— PROVIDED TEXT —
------------------------------

[Vm-dev] [Pharo-users] macOS VM builds with AddressSanitizer/LeakSanitizer

Manuel Leuenberger leuenberger at inf.unibe.ch
Thu Feb 28 12:11:12 UTC 2019


Yeah, I am not sure if my fix only has the effects wanted to release the alienEventQueue, we need expert judgment here.

> On 28 Feb 2019, at 12:19, Tobias Pape <Das.Linux at gmx.de> wrote:
> 
> 
> Hi,
> 
>> On 28.02.2019, at 11:57, Manuel Leuenberger <leuenberger at inf.unibe.ch <mailto:leuenberger at inf.unibe.ch>> wrote:
>> 
>> Found it, reproduced it, fixed it.
>> 
>> https://twitter.com/maenuleu/status/1101068937750634496 <https://twitter.com/maenuleu/status/1101068937750634496>
>> https://github.com/OpenSmalltalk/opensmalltalk-vm/pull/373 <https://github.com/OpenSmalltalk/opensmalltalk-vm/pull/373>
>> 
>> I think memory consumption should be a point in the review process, and there should be memory performance tests (are there any already?).
>> 
>> Took me two months to write the necessary two lines of code.
> 
> Read it. Makes sense.

------------------------------

— PROVIDED MATERIAL —

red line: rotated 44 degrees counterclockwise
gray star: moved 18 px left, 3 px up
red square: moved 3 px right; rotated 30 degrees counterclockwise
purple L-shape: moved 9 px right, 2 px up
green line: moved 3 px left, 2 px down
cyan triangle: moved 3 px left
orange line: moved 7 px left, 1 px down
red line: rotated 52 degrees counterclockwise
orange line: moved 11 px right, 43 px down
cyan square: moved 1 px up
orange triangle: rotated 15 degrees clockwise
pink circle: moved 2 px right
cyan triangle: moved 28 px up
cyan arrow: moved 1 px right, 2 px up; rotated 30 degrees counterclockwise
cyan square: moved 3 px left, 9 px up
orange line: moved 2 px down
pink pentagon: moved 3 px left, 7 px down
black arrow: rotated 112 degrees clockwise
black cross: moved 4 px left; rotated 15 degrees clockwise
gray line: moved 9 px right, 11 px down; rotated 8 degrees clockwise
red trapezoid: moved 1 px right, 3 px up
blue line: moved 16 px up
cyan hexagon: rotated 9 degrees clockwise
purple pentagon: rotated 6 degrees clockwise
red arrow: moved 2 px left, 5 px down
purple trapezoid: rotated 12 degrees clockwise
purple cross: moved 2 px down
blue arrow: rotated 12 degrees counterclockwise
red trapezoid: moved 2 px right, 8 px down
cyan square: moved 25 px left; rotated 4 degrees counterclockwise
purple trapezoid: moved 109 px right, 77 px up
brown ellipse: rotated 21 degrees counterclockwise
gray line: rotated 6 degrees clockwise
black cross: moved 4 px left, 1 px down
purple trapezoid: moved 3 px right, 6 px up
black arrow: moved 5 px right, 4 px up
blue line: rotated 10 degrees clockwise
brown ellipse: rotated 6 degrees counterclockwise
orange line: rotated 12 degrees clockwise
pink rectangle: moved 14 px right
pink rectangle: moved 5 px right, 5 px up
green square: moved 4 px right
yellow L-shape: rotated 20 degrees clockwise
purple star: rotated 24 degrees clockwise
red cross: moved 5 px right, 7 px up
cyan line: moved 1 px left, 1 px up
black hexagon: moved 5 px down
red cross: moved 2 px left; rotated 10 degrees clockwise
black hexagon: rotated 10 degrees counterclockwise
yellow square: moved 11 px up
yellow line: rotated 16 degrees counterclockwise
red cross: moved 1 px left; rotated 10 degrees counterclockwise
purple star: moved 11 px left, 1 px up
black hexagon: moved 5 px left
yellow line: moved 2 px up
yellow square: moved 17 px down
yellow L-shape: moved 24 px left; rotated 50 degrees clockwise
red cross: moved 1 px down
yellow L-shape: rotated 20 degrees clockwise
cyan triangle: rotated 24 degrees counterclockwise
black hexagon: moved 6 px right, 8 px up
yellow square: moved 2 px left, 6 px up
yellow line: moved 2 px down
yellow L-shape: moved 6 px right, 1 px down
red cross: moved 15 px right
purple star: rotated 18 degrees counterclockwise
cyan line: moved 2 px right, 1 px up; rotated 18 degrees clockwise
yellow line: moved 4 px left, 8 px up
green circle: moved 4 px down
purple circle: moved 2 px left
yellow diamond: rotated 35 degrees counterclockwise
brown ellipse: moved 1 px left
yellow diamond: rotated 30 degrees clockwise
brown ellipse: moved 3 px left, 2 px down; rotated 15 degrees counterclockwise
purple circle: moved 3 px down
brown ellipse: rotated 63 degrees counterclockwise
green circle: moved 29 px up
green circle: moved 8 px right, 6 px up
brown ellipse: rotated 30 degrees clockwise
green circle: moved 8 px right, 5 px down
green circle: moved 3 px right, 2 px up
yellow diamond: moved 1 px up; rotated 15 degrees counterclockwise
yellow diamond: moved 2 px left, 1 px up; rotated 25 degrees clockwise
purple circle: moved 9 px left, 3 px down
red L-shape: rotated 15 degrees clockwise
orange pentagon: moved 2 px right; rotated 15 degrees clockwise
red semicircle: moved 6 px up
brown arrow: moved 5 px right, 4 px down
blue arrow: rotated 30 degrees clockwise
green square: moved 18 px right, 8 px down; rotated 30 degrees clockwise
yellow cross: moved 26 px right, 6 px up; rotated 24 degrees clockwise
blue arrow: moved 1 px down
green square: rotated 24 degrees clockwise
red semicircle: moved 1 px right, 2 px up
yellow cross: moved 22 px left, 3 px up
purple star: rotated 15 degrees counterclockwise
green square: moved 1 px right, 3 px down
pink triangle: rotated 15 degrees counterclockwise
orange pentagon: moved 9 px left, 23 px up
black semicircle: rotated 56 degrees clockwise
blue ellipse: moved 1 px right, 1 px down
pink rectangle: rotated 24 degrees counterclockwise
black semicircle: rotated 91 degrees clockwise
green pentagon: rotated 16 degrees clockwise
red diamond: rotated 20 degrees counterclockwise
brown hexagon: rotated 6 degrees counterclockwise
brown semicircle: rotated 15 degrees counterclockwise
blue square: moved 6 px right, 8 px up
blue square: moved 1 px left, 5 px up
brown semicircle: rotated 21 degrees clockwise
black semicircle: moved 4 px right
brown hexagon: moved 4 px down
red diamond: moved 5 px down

------------------------------

— WHAT YOU SHOULD DO —
Reproduce the entire mailing-list message about macOS VM builds with AddressSanitizer word for word, from its subject line through its last sentence.

— ANSWER —
[Vm-dev] [Pharo-users] macOS VM builds with AddressSanitizer/LeakSanitizer

Manuel Leuenberger leuenberger at inf.unibe.ch
Thu Feb 28 12:11:12 UTC 2019


Yeah, I am not sure if my fix only has the effects wanted to release the alienEventQueue, we need expert judgment here.

> On 28 Feb 2019, at 12:19, Tobias Pape <Das.Linux at gmx.de> wrote:
> 
> 
> Hi,
> 
>> On 28.02.2019, at 11:57, Manuel Leuenberger <leuenberger at inf.unibe.ch <mailto:leuenberger at inf.unibe.ch>> wrote:
>> 
>> Found it, reproduced it, fixed it.
>> 
>> https://twitter.com/maenuleu/status/1101068937750634496 <https://twitter.com/maenuleu/status/1101068937750634496>
>> https://github.com/OpenSmalltalk/opensmalltalk-vm/pull/373 <https://github.com/OpenSmalltalk/opensmalltalk-vm/pull/373>
>> 
>> I think memory consumption should be a point in the review process, and there should be memory performance tests (are there any already?).
>> 
>> Took me two months to write the necessary two lines of code.
> 
> Read it. Makes sense.